Consigne: Recopiez intégralement l'extrait ci-dessous sur les ruptures amoureuses, sans y changer un seul mot ni un seul signe.

Extrait du document:
——

Comment donner un sens aux ruptures amoureuses ?

Une relation amoureuse est souvent transactionnelle, comme toute relation. Un couple peut être très efficace dans une situation et puis vivre très mal une transition. Par exemple, beaucoup vivent mal le passage de la vie étudiante à la vie professionnelle, ou la vie de couple à la vie de famille, ou, plus tard, la vie de famille à l’étape d’après, lorsque les enfants sont grands et autonomes et que le couple et la vie amoureuse peut reprendre plus de place. Chaque transition implique que le couple doit avoir les compétences pour s’adapter aux changements. Parfois certaines compétences manquent. Soit on les acquiert, soit ça peut ne plus fonctionner. Ceci dit, on peut aussi voir une relation amoureuse comme une relation qui peut avoir un début, un milieu et une fin sans que ce ne soit dramatique. Une rupture amoureuse peut être douloureuse, et puis on peut s’en remettre et continuer sa vie. Je crois que ce qu’il ne faut pas perdre, c’est la capacité de faire confiance aux gens et de se laisser aller à aimer. En fait je dis “faire confiance aux gens” mais si on creuse un peu, ça finit toujours par vouloir dire “se faire confiance à soi-même”.

——

Entrées extraites:
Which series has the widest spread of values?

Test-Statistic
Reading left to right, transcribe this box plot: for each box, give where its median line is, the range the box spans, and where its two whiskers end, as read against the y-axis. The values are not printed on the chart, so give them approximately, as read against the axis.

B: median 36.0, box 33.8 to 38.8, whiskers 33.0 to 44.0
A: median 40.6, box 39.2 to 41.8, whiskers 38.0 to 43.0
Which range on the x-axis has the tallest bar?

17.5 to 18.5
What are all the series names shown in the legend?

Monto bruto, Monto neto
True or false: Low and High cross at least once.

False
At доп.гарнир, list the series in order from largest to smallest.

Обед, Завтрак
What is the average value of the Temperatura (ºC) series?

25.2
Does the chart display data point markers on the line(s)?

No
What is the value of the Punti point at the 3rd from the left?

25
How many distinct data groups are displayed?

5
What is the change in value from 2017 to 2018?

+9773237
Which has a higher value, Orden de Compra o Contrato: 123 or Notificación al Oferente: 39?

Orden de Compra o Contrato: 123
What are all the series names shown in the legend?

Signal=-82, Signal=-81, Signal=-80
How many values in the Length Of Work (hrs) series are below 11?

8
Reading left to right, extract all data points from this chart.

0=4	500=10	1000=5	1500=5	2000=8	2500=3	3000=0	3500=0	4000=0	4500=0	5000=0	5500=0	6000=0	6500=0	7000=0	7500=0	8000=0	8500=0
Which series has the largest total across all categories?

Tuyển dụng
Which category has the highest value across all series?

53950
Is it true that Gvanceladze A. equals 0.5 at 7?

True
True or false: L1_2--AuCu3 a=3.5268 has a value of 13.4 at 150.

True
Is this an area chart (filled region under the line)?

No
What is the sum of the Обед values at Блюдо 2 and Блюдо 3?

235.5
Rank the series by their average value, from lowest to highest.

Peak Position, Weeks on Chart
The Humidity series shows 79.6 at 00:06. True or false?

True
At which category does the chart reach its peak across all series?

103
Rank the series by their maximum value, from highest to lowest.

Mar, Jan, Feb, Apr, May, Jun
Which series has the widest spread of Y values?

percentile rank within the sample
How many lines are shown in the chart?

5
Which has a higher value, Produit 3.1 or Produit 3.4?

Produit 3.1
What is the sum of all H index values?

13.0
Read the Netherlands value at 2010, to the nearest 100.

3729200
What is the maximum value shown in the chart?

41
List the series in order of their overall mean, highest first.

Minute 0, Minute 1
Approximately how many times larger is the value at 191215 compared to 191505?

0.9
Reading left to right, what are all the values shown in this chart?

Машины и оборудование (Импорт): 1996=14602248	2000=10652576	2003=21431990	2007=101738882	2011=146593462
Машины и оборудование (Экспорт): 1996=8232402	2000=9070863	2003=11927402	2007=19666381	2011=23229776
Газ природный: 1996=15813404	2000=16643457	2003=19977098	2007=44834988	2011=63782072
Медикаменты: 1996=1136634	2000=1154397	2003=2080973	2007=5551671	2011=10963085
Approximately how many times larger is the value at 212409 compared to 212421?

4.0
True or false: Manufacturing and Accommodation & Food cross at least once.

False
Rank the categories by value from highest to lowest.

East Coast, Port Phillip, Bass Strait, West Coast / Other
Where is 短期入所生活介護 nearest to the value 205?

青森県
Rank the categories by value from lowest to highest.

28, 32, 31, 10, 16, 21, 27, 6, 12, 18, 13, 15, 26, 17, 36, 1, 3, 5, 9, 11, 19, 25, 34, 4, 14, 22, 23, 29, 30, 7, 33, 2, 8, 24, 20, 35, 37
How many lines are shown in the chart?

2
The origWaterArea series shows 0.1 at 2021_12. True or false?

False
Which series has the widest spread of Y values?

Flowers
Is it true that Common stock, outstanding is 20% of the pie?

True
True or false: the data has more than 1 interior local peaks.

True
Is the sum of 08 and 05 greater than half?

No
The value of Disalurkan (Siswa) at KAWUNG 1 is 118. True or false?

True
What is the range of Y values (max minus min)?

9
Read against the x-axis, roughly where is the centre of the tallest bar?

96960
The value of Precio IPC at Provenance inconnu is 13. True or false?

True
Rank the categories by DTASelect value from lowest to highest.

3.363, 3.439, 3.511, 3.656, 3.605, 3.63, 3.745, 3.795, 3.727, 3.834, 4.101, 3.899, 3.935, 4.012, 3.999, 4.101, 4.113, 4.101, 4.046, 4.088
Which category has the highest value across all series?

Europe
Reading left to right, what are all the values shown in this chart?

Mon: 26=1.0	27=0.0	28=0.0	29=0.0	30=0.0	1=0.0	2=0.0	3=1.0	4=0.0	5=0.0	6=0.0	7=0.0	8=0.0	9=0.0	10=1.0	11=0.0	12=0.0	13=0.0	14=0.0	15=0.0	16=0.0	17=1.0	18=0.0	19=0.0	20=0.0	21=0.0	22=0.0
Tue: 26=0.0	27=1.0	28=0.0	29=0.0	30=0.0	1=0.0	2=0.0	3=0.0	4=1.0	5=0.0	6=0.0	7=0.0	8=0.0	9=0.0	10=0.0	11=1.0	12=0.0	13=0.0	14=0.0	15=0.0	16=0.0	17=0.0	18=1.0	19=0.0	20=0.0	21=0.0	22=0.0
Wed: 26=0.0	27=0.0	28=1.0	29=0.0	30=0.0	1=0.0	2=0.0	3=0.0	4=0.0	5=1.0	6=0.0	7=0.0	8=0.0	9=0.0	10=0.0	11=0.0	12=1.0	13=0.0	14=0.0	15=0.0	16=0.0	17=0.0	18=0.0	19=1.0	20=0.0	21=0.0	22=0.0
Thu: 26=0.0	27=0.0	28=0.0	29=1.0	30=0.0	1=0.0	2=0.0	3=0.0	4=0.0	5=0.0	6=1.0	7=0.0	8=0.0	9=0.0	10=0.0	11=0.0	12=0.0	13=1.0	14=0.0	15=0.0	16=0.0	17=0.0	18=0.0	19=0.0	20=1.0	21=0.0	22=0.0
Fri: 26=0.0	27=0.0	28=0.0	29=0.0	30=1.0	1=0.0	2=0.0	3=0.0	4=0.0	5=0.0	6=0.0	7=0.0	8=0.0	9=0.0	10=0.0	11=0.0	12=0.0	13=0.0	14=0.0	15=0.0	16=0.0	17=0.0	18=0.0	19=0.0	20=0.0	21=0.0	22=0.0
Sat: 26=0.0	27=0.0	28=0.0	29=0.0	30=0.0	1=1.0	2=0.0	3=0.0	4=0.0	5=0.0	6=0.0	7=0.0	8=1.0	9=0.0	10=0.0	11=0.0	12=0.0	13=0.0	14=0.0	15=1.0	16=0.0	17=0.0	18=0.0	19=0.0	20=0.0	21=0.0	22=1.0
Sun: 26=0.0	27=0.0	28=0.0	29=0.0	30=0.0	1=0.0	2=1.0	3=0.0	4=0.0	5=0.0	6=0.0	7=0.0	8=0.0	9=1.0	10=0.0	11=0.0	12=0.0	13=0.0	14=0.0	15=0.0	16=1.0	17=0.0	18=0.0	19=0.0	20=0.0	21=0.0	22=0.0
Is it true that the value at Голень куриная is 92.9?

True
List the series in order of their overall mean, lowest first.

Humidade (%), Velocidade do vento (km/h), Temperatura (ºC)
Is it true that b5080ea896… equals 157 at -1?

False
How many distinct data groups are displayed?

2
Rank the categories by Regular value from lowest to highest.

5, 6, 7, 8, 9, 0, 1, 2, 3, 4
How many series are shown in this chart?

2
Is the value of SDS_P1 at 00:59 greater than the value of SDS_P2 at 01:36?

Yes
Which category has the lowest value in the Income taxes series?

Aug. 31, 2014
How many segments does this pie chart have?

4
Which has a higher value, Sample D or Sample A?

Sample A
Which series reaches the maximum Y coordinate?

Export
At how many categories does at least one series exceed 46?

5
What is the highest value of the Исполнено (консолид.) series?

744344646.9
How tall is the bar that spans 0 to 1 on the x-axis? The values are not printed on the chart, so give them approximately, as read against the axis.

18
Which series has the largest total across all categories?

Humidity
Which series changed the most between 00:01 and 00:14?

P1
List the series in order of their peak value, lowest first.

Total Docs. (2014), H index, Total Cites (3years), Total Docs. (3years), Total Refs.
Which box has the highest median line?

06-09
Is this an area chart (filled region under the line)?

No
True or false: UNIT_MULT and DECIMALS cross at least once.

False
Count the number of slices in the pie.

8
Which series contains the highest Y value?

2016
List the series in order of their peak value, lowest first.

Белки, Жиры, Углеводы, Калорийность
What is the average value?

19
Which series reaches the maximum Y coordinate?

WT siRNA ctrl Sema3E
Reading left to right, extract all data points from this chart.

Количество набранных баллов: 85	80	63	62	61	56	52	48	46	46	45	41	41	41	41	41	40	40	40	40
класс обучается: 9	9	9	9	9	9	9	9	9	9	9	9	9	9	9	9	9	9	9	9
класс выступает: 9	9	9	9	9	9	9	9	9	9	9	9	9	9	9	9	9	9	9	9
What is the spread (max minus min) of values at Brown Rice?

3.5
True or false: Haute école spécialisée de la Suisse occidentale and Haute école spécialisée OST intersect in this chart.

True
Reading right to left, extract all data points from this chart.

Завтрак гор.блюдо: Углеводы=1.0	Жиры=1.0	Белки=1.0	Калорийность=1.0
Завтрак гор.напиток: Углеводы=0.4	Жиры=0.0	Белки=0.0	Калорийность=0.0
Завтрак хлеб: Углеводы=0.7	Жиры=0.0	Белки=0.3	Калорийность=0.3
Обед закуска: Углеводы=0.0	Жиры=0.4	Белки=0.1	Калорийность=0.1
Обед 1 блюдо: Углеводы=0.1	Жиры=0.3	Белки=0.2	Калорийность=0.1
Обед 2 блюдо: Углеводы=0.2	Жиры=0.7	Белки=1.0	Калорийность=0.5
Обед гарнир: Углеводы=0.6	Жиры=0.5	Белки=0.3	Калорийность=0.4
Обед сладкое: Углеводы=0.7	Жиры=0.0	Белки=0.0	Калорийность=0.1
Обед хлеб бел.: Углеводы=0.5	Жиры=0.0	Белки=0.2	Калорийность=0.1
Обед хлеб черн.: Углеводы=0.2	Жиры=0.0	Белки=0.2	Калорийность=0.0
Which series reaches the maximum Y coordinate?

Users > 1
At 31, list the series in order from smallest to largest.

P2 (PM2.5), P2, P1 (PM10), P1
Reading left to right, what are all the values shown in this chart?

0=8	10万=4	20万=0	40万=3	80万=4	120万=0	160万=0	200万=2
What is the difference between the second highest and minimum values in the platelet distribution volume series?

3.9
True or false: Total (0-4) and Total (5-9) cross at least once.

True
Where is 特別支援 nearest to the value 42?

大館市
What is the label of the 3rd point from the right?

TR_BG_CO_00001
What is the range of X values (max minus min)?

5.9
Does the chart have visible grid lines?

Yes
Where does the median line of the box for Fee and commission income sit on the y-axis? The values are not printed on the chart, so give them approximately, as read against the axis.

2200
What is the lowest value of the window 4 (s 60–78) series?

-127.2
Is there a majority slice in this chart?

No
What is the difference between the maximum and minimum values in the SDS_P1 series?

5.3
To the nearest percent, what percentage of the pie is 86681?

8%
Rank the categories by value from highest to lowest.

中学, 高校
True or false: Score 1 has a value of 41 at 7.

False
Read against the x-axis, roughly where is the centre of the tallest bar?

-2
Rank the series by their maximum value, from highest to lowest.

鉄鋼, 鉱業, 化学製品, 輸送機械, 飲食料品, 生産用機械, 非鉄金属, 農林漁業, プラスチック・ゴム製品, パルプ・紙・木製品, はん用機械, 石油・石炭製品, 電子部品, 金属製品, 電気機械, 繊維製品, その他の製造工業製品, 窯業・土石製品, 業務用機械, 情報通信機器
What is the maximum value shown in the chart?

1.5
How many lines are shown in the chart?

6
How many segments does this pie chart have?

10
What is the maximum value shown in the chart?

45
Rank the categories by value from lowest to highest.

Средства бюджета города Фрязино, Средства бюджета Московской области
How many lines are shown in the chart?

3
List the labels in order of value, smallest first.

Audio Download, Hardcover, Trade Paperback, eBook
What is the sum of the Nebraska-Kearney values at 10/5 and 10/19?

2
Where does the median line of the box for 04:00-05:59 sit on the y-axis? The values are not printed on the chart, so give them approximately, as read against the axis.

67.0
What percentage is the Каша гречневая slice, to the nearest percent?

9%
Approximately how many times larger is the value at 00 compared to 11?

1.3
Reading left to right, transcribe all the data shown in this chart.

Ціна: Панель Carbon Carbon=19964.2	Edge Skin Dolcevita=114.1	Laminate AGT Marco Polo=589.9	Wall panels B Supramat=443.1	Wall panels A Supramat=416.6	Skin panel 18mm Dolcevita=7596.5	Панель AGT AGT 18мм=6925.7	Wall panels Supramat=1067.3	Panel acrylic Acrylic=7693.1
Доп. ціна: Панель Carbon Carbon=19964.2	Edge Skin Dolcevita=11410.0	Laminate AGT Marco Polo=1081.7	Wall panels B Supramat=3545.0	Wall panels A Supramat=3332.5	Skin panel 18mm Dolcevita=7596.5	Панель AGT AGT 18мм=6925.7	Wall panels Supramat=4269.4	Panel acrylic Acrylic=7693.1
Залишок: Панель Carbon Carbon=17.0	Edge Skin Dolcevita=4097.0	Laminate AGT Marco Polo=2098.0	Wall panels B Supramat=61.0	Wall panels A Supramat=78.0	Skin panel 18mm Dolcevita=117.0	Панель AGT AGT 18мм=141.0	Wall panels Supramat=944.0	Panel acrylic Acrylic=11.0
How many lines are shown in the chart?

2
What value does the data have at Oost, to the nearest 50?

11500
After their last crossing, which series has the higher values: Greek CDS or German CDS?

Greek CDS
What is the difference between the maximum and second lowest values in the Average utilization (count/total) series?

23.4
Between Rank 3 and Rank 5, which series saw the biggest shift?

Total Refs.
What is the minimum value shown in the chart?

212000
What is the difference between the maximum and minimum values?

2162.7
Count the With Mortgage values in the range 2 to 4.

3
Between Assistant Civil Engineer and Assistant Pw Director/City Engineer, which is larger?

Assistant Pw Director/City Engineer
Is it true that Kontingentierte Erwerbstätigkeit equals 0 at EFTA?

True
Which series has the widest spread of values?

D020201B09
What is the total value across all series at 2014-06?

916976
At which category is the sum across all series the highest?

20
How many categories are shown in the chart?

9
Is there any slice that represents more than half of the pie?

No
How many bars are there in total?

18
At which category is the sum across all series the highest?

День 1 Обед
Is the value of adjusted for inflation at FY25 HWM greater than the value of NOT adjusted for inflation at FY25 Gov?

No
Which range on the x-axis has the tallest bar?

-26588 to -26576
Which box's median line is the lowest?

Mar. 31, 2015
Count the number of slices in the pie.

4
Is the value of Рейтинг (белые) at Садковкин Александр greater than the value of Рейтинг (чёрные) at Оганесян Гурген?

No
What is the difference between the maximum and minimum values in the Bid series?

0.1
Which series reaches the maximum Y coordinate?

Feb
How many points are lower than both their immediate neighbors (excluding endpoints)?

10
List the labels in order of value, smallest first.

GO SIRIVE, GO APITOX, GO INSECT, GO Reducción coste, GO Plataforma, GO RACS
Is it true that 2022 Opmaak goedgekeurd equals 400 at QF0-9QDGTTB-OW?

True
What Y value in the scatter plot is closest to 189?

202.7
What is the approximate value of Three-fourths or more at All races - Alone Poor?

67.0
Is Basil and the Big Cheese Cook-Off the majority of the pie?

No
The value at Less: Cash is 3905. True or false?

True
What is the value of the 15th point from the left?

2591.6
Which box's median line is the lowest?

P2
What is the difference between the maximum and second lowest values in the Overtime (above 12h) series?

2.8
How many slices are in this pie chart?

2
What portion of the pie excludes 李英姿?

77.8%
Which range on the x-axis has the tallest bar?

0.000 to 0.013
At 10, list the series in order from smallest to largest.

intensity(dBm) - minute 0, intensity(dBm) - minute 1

——

Réponse:
Comment donner un sens aux ruptures amoureuses ?

Une relation amoureuse est souvent transactionnelle, comme toute relation. Un couple peut être très efficace dans une situation et puis vivre très mal une transition. Par exemple, beaucoup vivent mal le passage de la vie étudiante à la vie professionnelle, ou la vie de couple à la vie de famille, ou, plus tard, la vie de famille à l’étape d’après, lorsque les enfants sont grands et autonomes et que le couple et la vie amoureuse peut reprendre plus de place. Chaque transition implique que le couple doit avoir les compétences pour s’adapter aux changements. Parfois certaines compétences manquent. Soit on les acquiert, soit ça peut ne plus fonctionner. Ceci dit, on peut aussi voir une relation amoureuse comme une relation qui peut avoir un début, un milieu et une fin sans que ce ne soit dramatique. Une rupture amoureuse peut être douloureuse, et puis on peut s’en remettre et continuer sa vie. Je crois que ce qu’il ne faut pas perdre, c’est la capacité de faire confiance aux gens et de se laisser aller à aimer. En fait je dis “faire confiance aux gens” mais si on creuse un peu, ça finit toujours par vouloir dire “se faire confiance à soi-même”.